Basic Vanilla Buttercream

Just a simple basic recipe today.

Do you sometimes forget how to make something? I did earlier today when I forgot how to make a simple basic buttercream icing for my Mum’s Mother’s Day cake. So I’ve decided to post my go to recipe for it on here, in case I ever need to remind myself again, and can’t, for the live of me, remember which bloody book it’s in. Did I mention I have over three hundred cookbooks? Also, just because I am on a weight loss regime, it doesn’t mean I can’t still bake for my loved ones.

For the cake in the picture I used my recipe for vanilla buttermilk cake, and some good apricot jam. Mum loved it, some of it has now gone to her friend, some to my aunt and uncle, and the rest is in a box in the kitchen.

Basic Vanilla Buttercream – adapted from Bake by Rachel Allen – makes enough to fill a 20cm two layer cake

100g butter, softened (see the note below if you forget to get the butter out the night before)
1 tsp vanilla bean paste/extract
200g icing sugar
1 tbsp milk

Simply place the butter in a mixing bowl with the vanilla and, using an electric hand mixer, beat it until creamy. Or use a stand mixer fitted with a paddle attachment.

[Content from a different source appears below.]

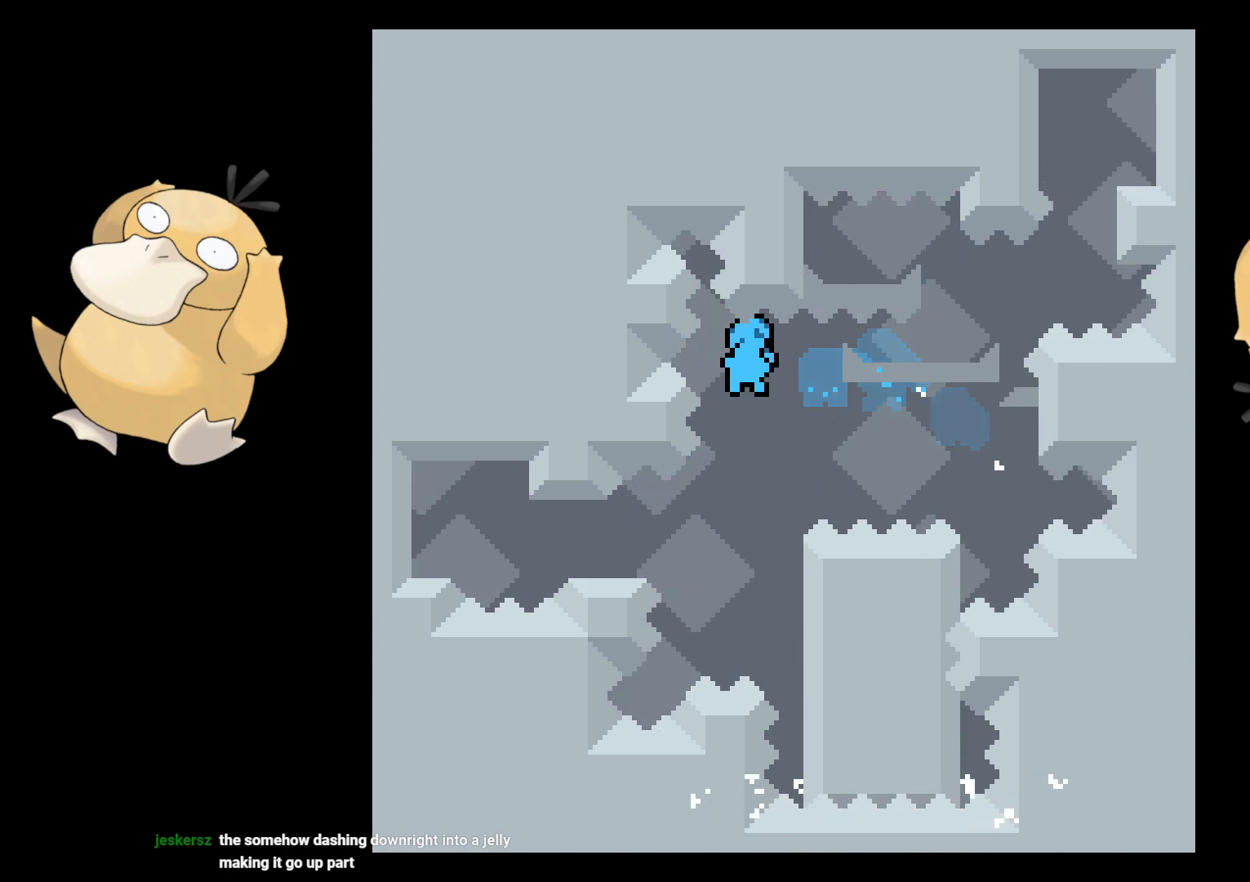
{"buttons": ["A", "L2"], "left_stick": "center", "right_stick": "center", "events": [[217, "DPAD_RIGHT", "up"], [500, "A", "down"]]}
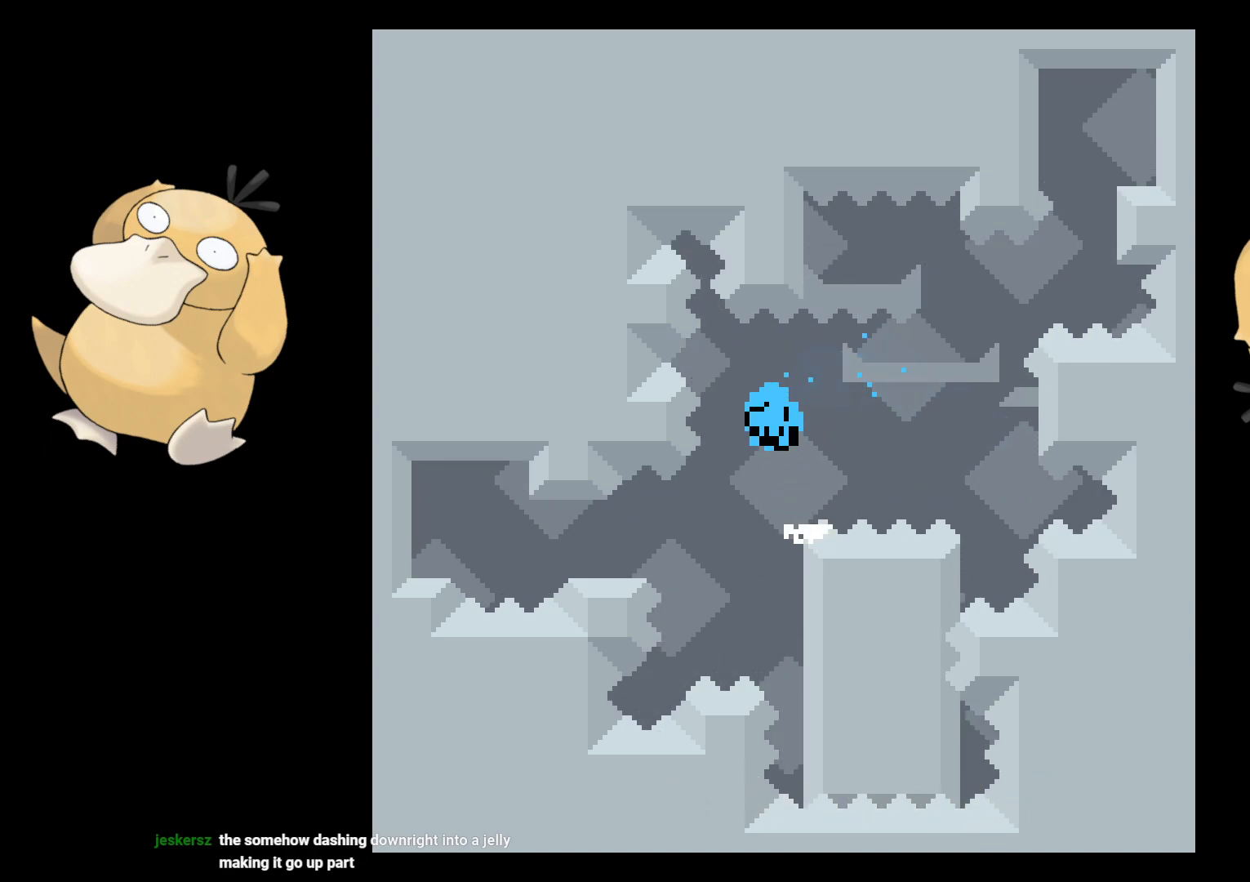
{"buttons": [], "left_stick": "center", "right_stick": "center", "events": [[50, "L2", "up"], [83, "A", "up"], [150, "A", "down"], [267, "A", "up"], [350, "A", "down"], [450, "A", "up"]]}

Gradually sift in the icing sugar and beat in on a low speed, you don’t need a volcanic cloud of icing sugar all over your kitchen.

Finally, on the highest speed, beat in the milk until light and fluffy. Its now ready to use.

Note: If you ever forget to get the butter out the night before, just weigh out the amount you need, place in a microwave safe bowl, give it about 20 seconds, then give it another twenty seconds or so. And voila, room temperature butter. These timings worked in my 700 wattage microwave, obviously adjust them to your microwave if a different wattage.

Do you like these individual component recipe posts? Shall I keep doing them?